The task force report, in the works for 18 months, comes on the heels of a widespread fish kill in the bay in early August. High water temperatures and pollution drove down oxygen levels that left the western shores of the Tuttle Basin littered with dead fish.

The fish kill grabbed headlines and led to renewed calls to fix pollution problems just two years after a seagrass die-off in the basin wiped out more than 70 percent of the meadows that help clean water and produce oxygen.

“It is really very sad that it took this extremely upsetting death of thousands of sea creatures...to finally take action,” said Commissioner Daniella Levine Cava.

In 2018, after the seagrass die-off, Levine Cava asked county environmental staff to produce an annual report card on the bay’s health, modeled on reports produced for other troubled bays. Commissioner Rebeca Sosa also asked for a report on leaky septic tanks that have been linked to pollution. Neither have been completed.

A 2016 map shows the location of active septic tanks around Biscayne and the areas, in yellow, where water is polluted.
Miami-Dade County Division of Environmental Resources Management
A 2016 map shows the location of active septic tanks around Biscayne and the areas, in yellow, where water is polluted.

Division Chief Lee Hefty blamed the delays on the heavy workload for the county’s small environmental staff.
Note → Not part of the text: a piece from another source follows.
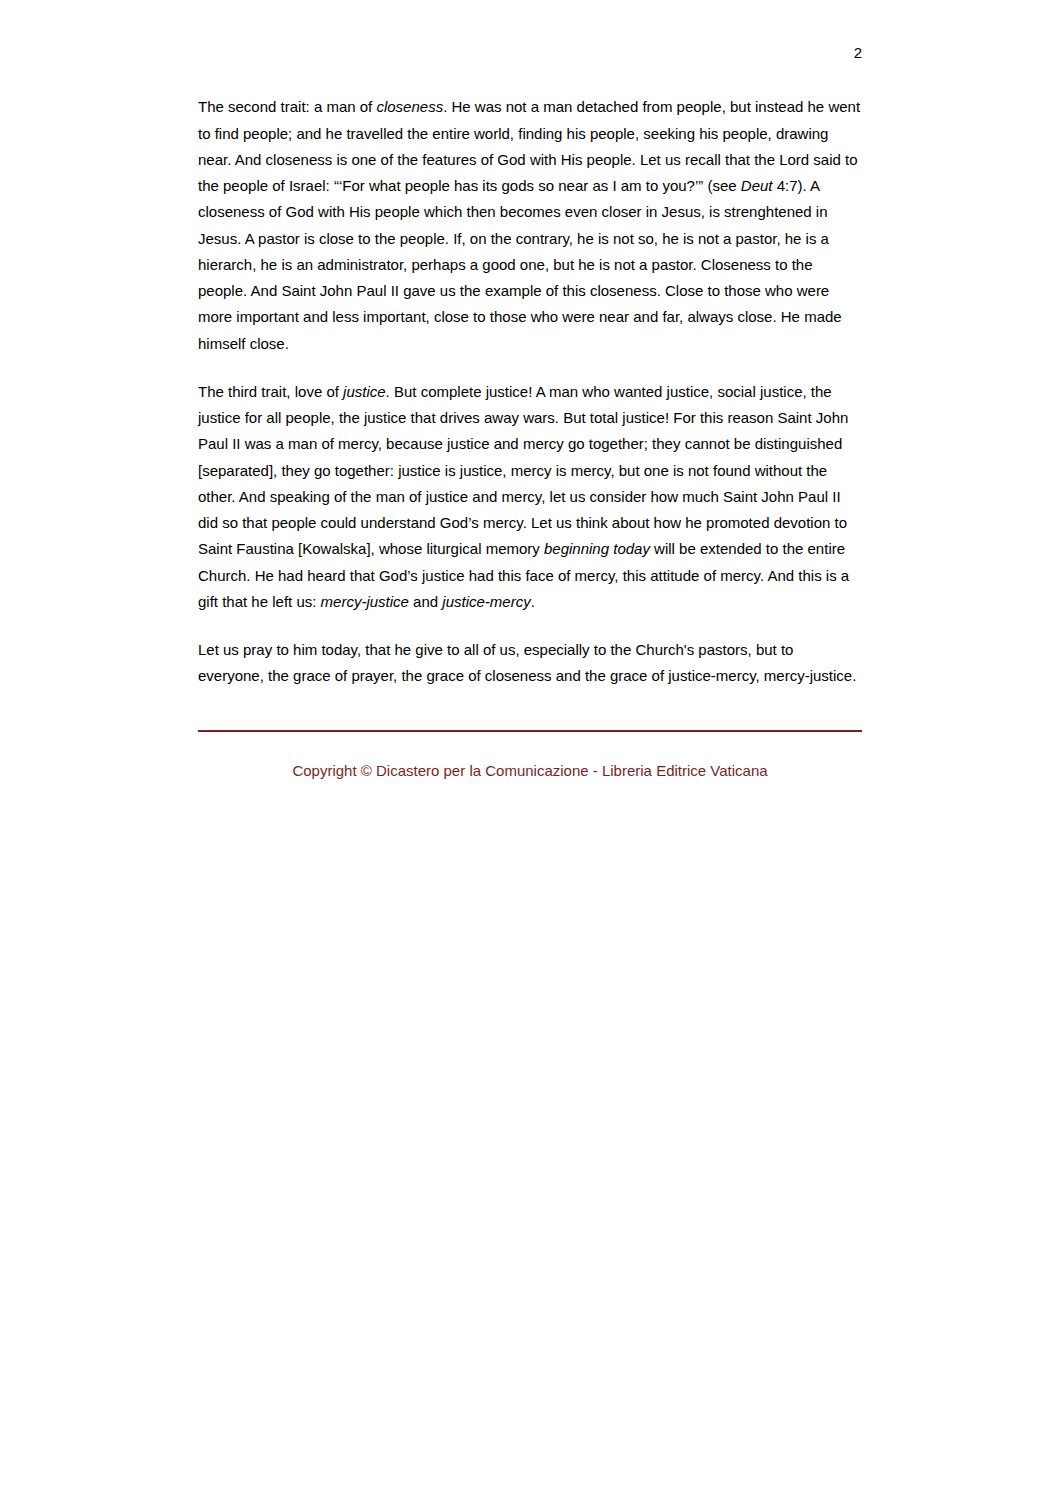2
The second trait: a man of closeness. He was not a man detached from people, but instead he went to find people; and he travelled the entire world, finding his people, seeking his people, drawing near. And closeness is one of the features of God with His people. Let us recall that the Lord said to the people of Israel: “‘For what people has its gods so near as I am to you?’” (see Deut 4:7). A closeness of God with His people which then becomes even closer in Jesus, is strenghtened in Jesus. A pastor is close to the people. If, on the contrary, he is not so, he is not a pastor, he is a hierarch, he is an administrator, perhaps a good one, but he is not a pastor. Closeness to the people. And Saint John Paul II gave us the example of this closeness. Close to those who were more important and less important, close to those who were near and far, always close. He made himself close.
The third trait, love of justice. But complete justice! A man who wanted justice, social justice, the justice for all people, the justice that drives away wars. But total justice! For this reason Saint John Paul II was a man of mercy, because justice and mercy go together; they cannot be distinguished [separated], they go together: justice is justice, mercy is mercy, but one is not found without the other. And speaking of the man of justice and mercy, let us consider how much Saint John Paul II did so that people could understand God’s mercy. Let us think about how he promoted devotion to Saint Faustina [Kowalska], whose liturgical memory beginning today will be extended to the entire Church. He had heard that God’s justice had this face of mercy, this attitude of mercy. And this is a gift that he left us: mercy-justice and justice-mercy.
Let us pray to him today, that he give to all of us, especially to the Church's pastors, but to everyone, the grace of prayer, the grace of closeness and the grace of justice-mercy, mercy-justice.
Copyright © Dicastero per la Comunicazione - Libreria Editrice Vaticana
These are the same people that are involved with collecting water quality samples, trying to design new water quality monitoring projects. They were very busy also working on the task force,” he said, adding that he’d also asked the staff to revise work. “I sent it back to them to make it better. And so I’m the one that's going to take the criticism for how late it's been.”

In addition to a bay chief, commissioners asked Mayor Carlos Gimenez to come up with a plan for implementing the task force recommendations that try to tackle water quality issues that have dogged the bay for decades. One fix would set new limits for how much pollution can be loaded into the bay, which may require costly fixes to leaking septic systems and sewer pipes.